| Regie | John Landis |
| Kinostart | 2011 |
Sebastian Moitzheim hatte großen Spaß an den Hauptdarstellern. "Die Sympathie liegt stets klar bei Burke und Hare selbst, was nicht zuletzt dank Pegg und Serkis auch hervorragend funktioniert. Die beiden haben sichtlich Spaß an ihren Rollen, legen es allerdings nie darauf an, glaubhafte Charaktere zu spielen. Stattdessen sind Burke und Hare liebenswerte Karikaturen, die wie der gesamte Film gerade so überzeichnet sind, dass sie über die ganze Länge nicht nerven, aber auch nie Gefahr laufen, wie eine verherrlichende Darstellung der realen Mörder zu wirken."

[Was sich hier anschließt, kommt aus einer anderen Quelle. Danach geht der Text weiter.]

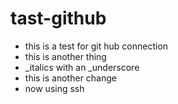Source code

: # tast-github
* this is a test for git hub connection
* this is another thing
* _italics with an _underscore
* this is another change
* now using ssh
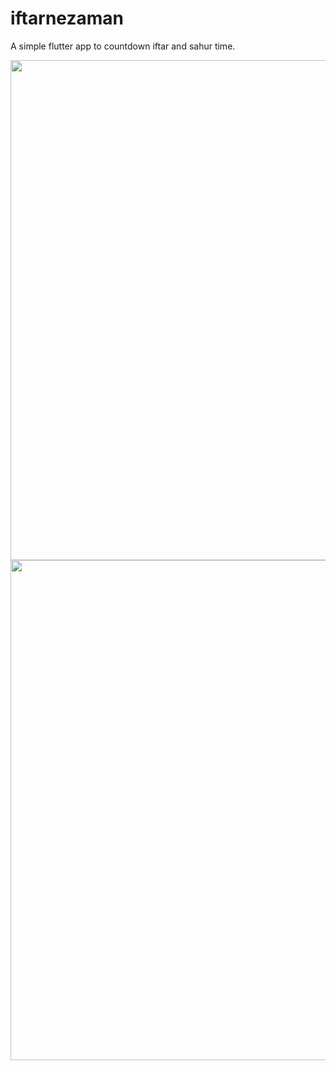 # iftarnezaman

A simple flutter app to countdown iftar and sahur time.

<img src="https://user-images.githubusercontent.com/81600010/162194599-4f828d06-6ef3-4c17-bda8-911d06fe4ade.png" height="800">
<img src="https://user-images.githubusercontent.com/81600010/162194611-7df8590f-8136-4a82-856a-3c5dcbfeb10a.png" height="800">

Oliver Nöding ist durchaus angetan. Es gibt einiges "zu bewundern, die verschlammten Armenviertel Edinburghs müssen nicht durch den Einsatz von Filtern und CGIs noch zusätzlich verdreckt werden, die Geschichte ist endlich einmal wieder keine Comic-, Spielzeug oder Videogame-Adaption und außerdem garantiert sequel- und prequeluntauglich und mit Simon Pegg und Andy Serkis stehen zwei fassettenreich agierende Hauptdarsteller zur Verfügung, deren Qualifikation sich nicht darin erschöpft, dass sie mal als Stand-up-Comedians Witze erzählt haben."
"Der Humor ist nicht so schenkelklopfend krachledern, wie (nicht von John Landis, aber vom Sujet) zu befürchten wäre, sondern erlaubt sich kleine historische Spielchen, wenn er Burke, Hare und ihren Spießgesellen nicht nur die Erfindung des Begriffs "Fotografie", sondern auch noch des Konzepts von Bestattungsunternehmen unterjubelt - was sogar im Rahmen der historische Epoche ungefähr hinkommt. Burke und Hare sind in diesem Kontext Archetypen ihrer Zeit."